• _Your assignment_
The answer should match the entries below word for word, minus their pictures.
<<<<
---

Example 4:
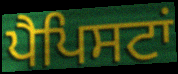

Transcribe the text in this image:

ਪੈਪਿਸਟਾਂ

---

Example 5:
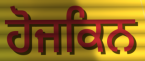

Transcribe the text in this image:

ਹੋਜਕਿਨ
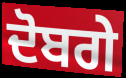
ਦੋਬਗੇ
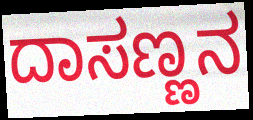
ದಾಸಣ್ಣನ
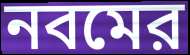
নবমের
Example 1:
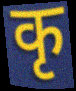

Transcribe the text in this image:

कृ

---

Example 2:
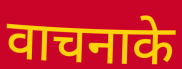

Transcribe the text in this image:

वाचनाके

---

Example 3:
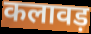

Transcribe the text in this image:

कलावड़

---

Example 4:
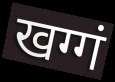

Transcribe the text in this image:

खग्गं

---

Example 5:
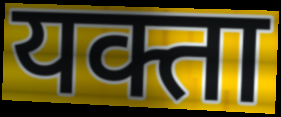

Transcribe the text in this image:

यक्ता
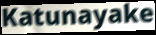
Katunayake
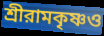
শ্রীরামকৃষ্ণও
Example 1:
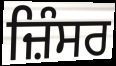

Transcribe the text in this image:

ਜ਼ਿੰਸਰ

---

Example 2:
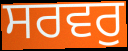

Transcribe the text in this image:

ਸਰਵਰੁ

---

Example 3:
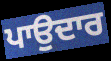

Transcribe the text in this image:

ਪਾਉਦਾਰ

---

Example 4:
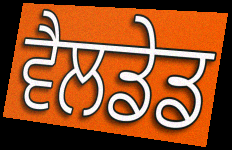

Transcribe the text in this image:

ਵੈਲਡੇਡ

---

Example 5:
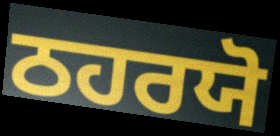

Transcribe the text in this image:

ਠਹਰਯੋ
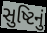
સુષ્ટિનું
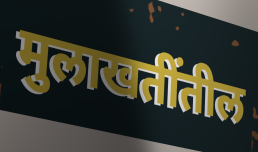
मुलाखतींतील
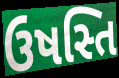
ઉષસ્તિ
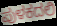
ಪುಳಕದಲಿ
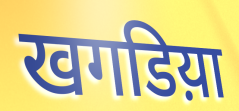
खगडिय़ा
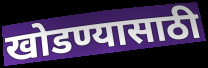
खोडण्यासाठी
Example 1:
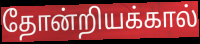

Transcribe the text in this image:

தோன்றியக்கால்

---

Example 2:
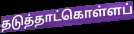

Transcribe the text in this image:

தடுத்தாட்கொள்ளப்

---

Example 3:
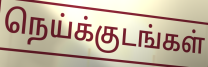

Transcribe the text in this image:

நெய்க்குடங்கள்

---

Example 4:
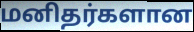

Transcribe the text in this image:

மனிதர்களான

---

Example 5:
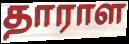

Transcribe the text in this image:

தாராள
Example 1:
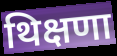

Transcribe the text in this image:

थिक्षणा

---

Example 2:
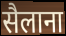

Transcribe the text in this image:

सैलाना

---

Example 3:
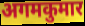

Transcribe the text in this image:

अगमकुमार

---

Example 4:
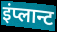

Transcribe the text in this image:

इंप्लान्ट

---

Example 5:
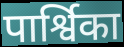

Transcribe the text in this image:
>>>>
• _Response to the exercise_
---

Example 4:

Transcribe the text in this image:

ਪੈਪਿਸਟਾਂ

---

Example 5:

Transcribe the text in this image:

ਹੋਜਕਿਨ
ਦੋਬਗੇ
ದಾಸಣ್ಣನ
নবমের
Example 1:

Transcribe the text in this image:

कृ

---

Example 2:

Transcribe the text in this image:

वाचनाके

---

Example 3:

Transcribe the text in this image:

कलावड़

---

Example 4:

Transcribe the text in this image:

खग्गं

---

Example 5:

Transcribe the text in this image:

यक्ता
Katunayake
শ্রীরামকৃষ্ণও
Example 1:

Transcribe the text in this image:

ਜ਼ਿੰਸਰ

---

Example 2:

Transcribe the text in this image:

ਸਰਵਰੁ

---

Example 3:

Transcribe the text in this image:

ਪਾਉਦਾਰ

---

Example 4:

Transcribe the text in this image:

ਵੈਲਡੇਡ

---

Example 5:

Transcribe the text in this image:

ਠਹਰਯੋ
સુષ્ટિનું
मुलाखतींतील
ઉષસ્તિ
ಪುಳಕದಲಿ
खगडिय़ा
खोडण्यासाठी
Example 1:

Transcribe the text in this image:

தோன்றியக்கால்

---

Example 2:

Transcribe the text in this image:

தடுத்தாட்கொள்ளப்

---

Example 3:

Transcribe the text in this image:

நெய்க்குடங்கள்

---

Example 4:

Transcribe the text in this image:

மனிதர்களான

---

Example 5:

Transcribe the text in this image:

தாராள
Example 1:

Transcribe the text in this image:

थिक्षणा

---

Example 2:

Transcribe the text in this image:

सैलाना

---

Example 3:

Transcribe the text in this image:

अगमकुमार

---

Example 4:

Transcribe the text in this image:

इंप्लान्ट

---

Example 5:

Transcribe the text in this image:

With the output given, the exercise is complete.